Reading Pictures

Spring 2002


Photo: violets, dandelions, and foxtail grass

Weeds and Nature

Are we looking at the richness of nature? Or just a patch of weeds?

Yellow dandelions, of course, are classic yard weeds. And they’re not even the weediest plants in this picture. The fuzzy dried grass plume lying across a slab of fallen bark is the seed head of foxtail grass. An alien annual, foxtail pops up only where recent disturbance has left a patch of bare soil in bright sun. If this spot is left alone, the perennial dandelions and violets will soon crowd out the foxtail.

Photo: caterpillar pupa

 

Some folks treasure violets in their lawns. Others poison them or dig them out. Fritillary caterpillars eat only violet leaves. If you find a fritillary chrysalis in your violet-filled lawn (as I did), it means that a butterfly thought your yard looked like nature to her, and honored it with an egg.

The common blue violet is something of a "native weed." It grows in savannas and woods, but it’s most common in disturbed areas. A strong competitor, it should long outlast the dandelions here — and perhaps rear some fritillaries.

The only other plants in this photo are young cherry trees. Both the cherries and the bark fragments suggest that there are branches overhead. Cherries disperse their seeds mostly in the bellies of birds, which thoughtfully deposit them beneath comfortable tree perches.

Thus, apparently, the forces of weedy nature are hard at work here. But what will happen to this plot? If this patch of ground is part of a forest preserve where restoration is under way, then rich savanna and woodland will slowly emerge. Some of the violets and the cherries would have a permanent home. So would the fritillaries and hundreds of other rare species.

But many studies have shown that the oak savannas and oak-hickory forests of Chicago Wilderness are fading out. The keystone trees are being replaced by invasives like European buckthorn, wild cherry, and maples. Oak forests are open sunny scenes, full of beauty and wildlife. Conservation agencies conduct prescribed burns and thin some species of invader trees to save ancient natural forests that have become rich with rare nature over the millennia.

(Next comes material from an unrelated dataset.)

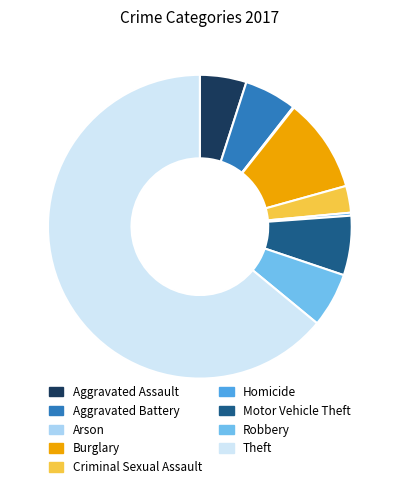

Does any single category account for the majority?

Yes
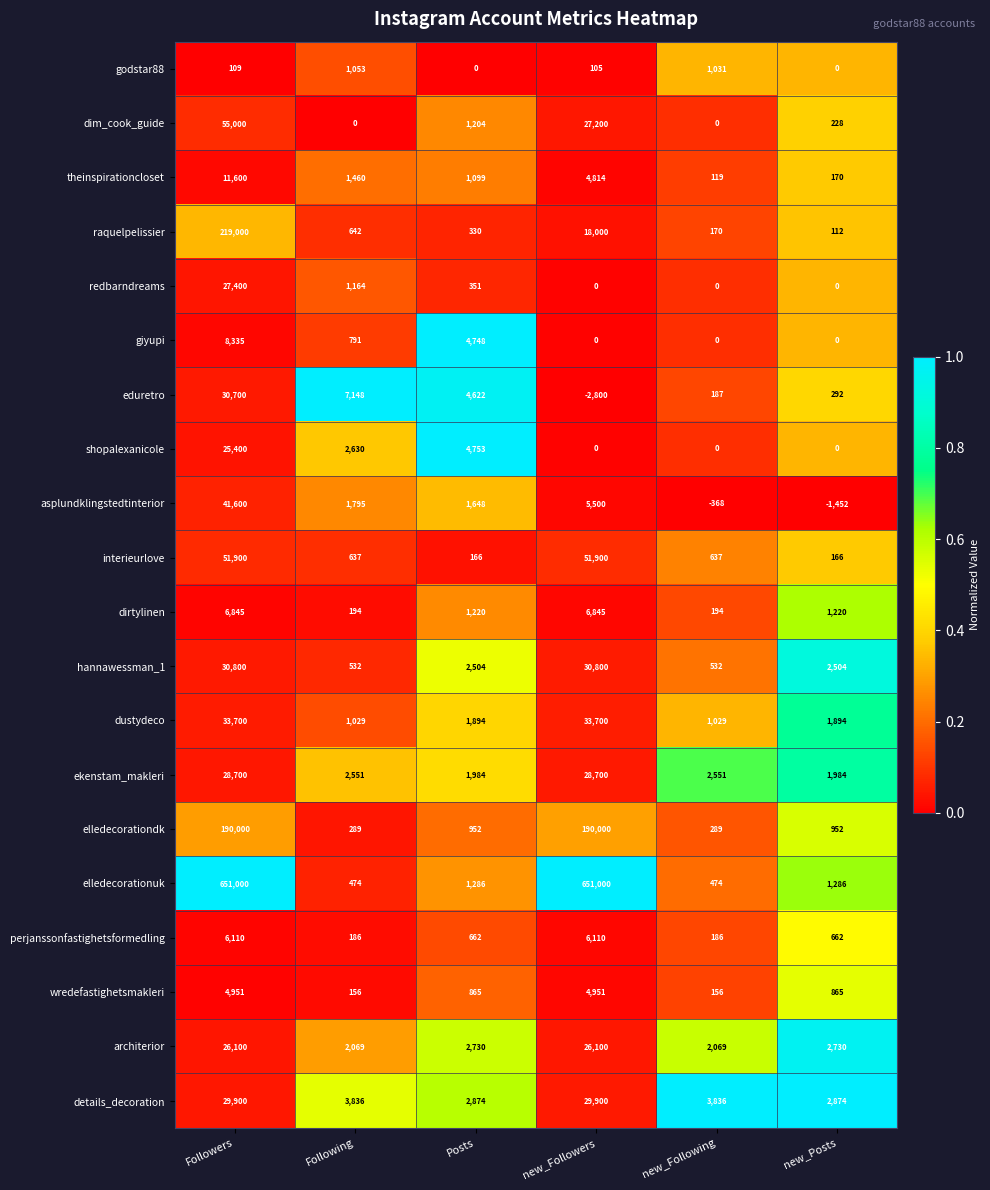

Which series has the largest range (max minus min)?

elledecorationuk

If this patch is just left alone, the growing cherry trees will probably shade out the violets (and the fritillaries). In time, buckthorn and maple will then probably shade out the cherry. But no one really knows, since these invader forests are a new phenomenon.

There is much to appreciate in treasured wild yards and in untended forests of invasive trees. But these days, rare nature requires good stewardship. Saving the full richness of creation, especially the parts that need our help, is what Chicago Wilderness is all about.